= Guido de Baysio =

Italian canon law jurist (died 1313)

Guido de Baysio (born about the middle of the thirteenth century of a noble Ghibelline family; died at Avignon, 10 August 1313) was an Italian canonist. Having held the position of archdeacon, Baysio is often known by the name Archidiaconus and thus quoted.

== Biography ==

The probable place of his birth is Reggio, where he also studied law under Guido de Suzaria. Here he became, successively, doctor and professor of canon law and also obtained an ecclesiastical benefice as canon. Gerhard, Bishop of Parma (d. 1301) attached Guido to himself; and remained his patron also as Cardinal-Archbishop of Sabina.

In 1296, Pope Boniface VIII appointed Baysio Archdeacon of Bologna, and chancellor of the University of Bologna. Here he at first taught canon law privately and later on became a public professor, a position he held for three years.

Called to Avignon in 1304, he retained the dignity of archdeacon, held the office of papal chaplain, and also served in the Apostolic chancery until his death.

==Works==
Baysio's chief work was Rosarium Decretorum, a commentary on the Decretum of Gratian, which he wrote about the year 1300 and dedicated to his patron Gerhard. It is a collection of older glossaries, not contained in the Glossa Ordinaria, and principally compiled from Huguccio. Many additions to the glossary which are found in the editions, published since 1505 (Paris), are taken from the Rosarium of Baysio and appear over his name. The Rosarium has gone through many editions.

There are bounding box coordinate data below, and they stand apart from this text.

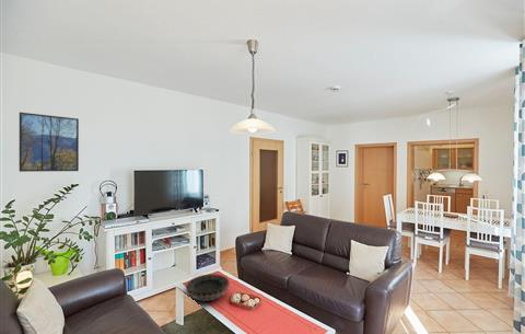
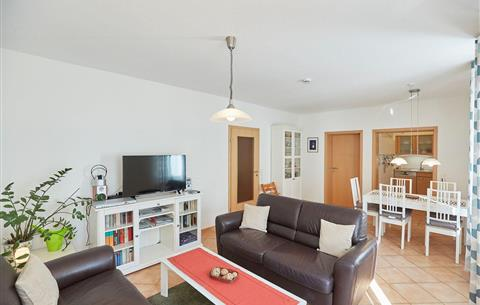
- decorative bowl [185,273,231,301]
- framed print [19,112,80,173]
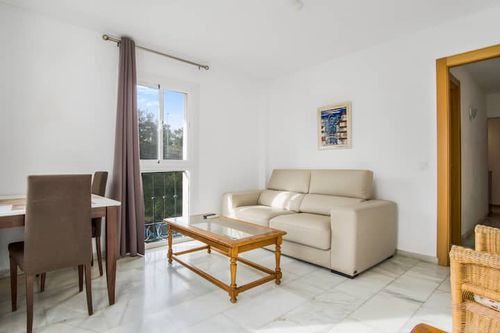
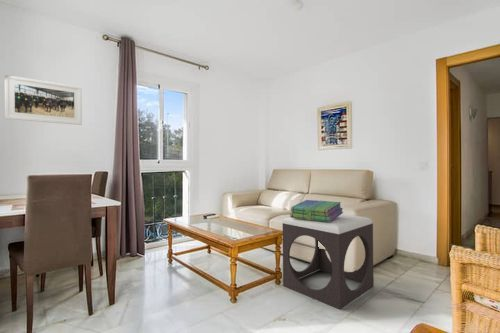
+ stack of books [289,199,344,222]
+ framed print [4,74,83,126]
+ footstool [282,213,374,310]
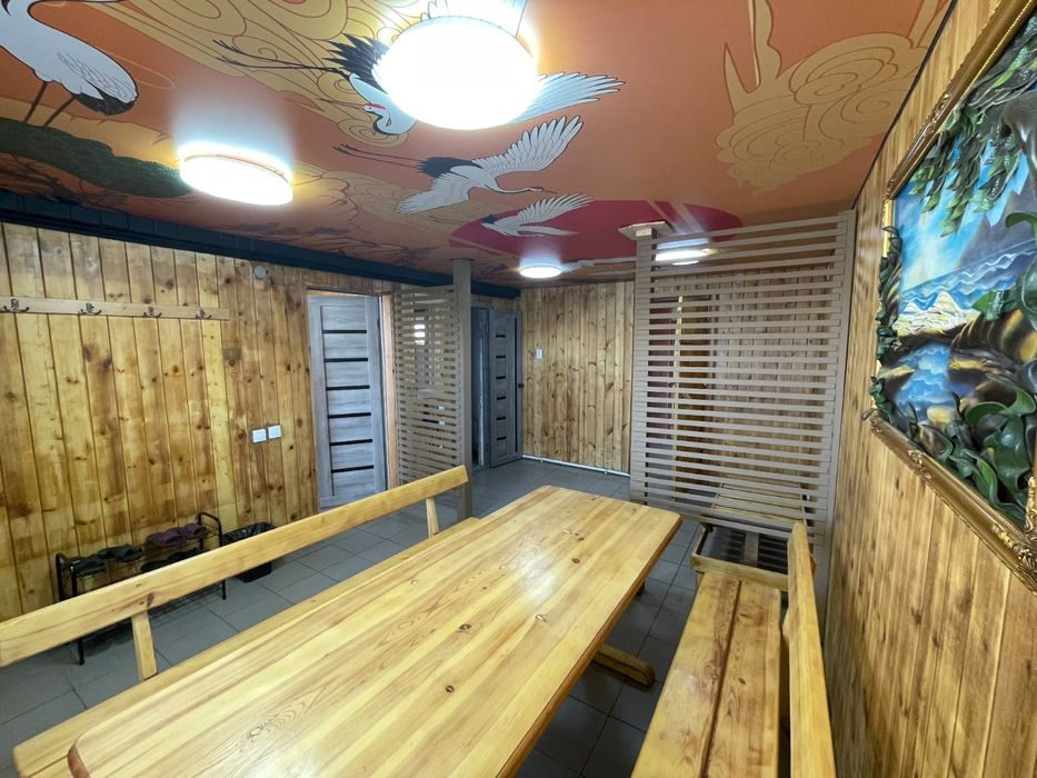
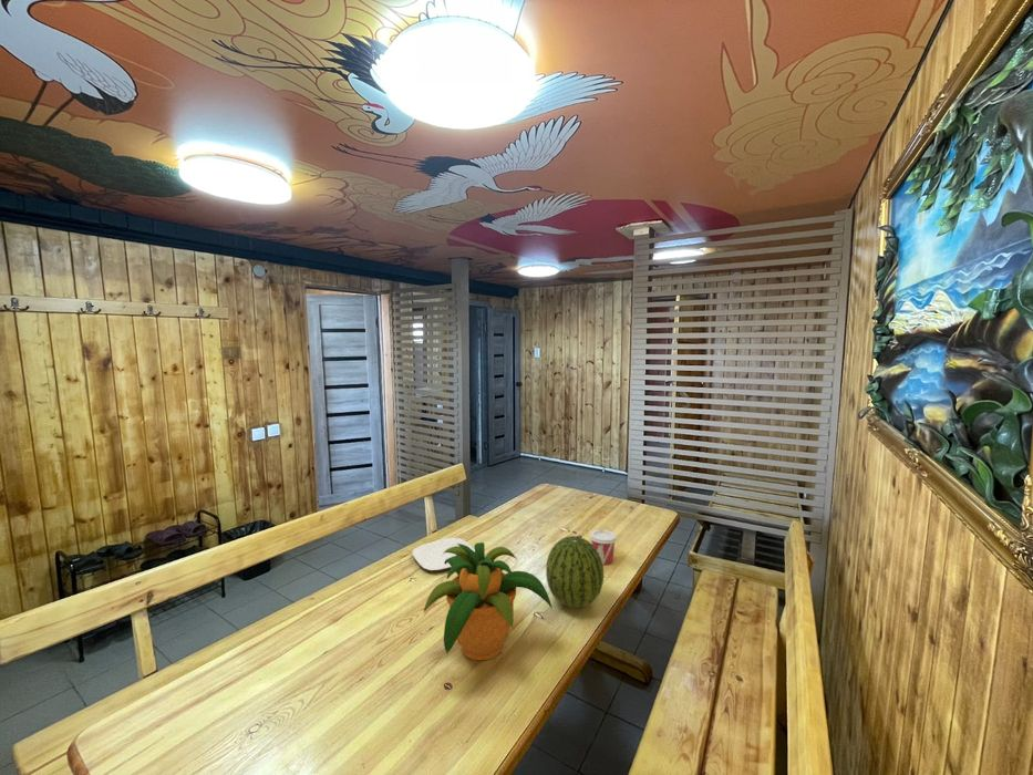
+ cup [588,528,618,566]
+ potted plant [423,541,554,662]
+ fruit [545,535,605,609]
+ plate [411,537,475,571]
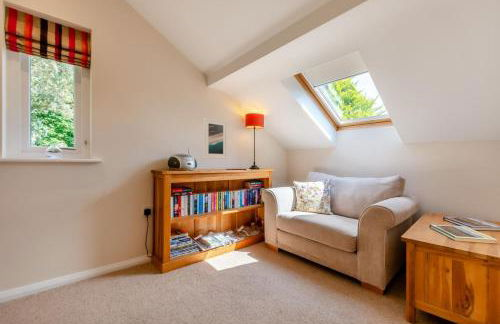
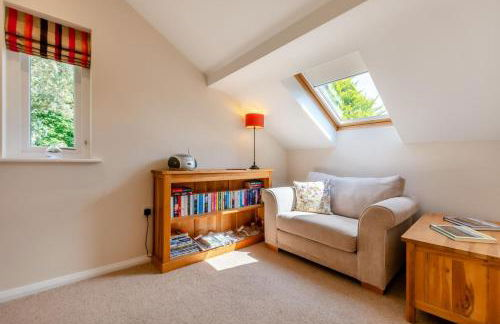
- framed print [202,117,228,160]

During the brief pontificate of Pope Benedict XI (1303–1304), he wrote an accurate and complete, but rather diffuse, commentary on the "Liber sextus". His stay at Avignon was marked by a Tractatus super haeresi et aliis criminibus in causa Templariorum et D. Bonifacii. This latter work was written in connection with the condemnation of the Templars at the Council of Vienne. The second part of the work constitutes a defence of the orthodoxy of Boniface VIII.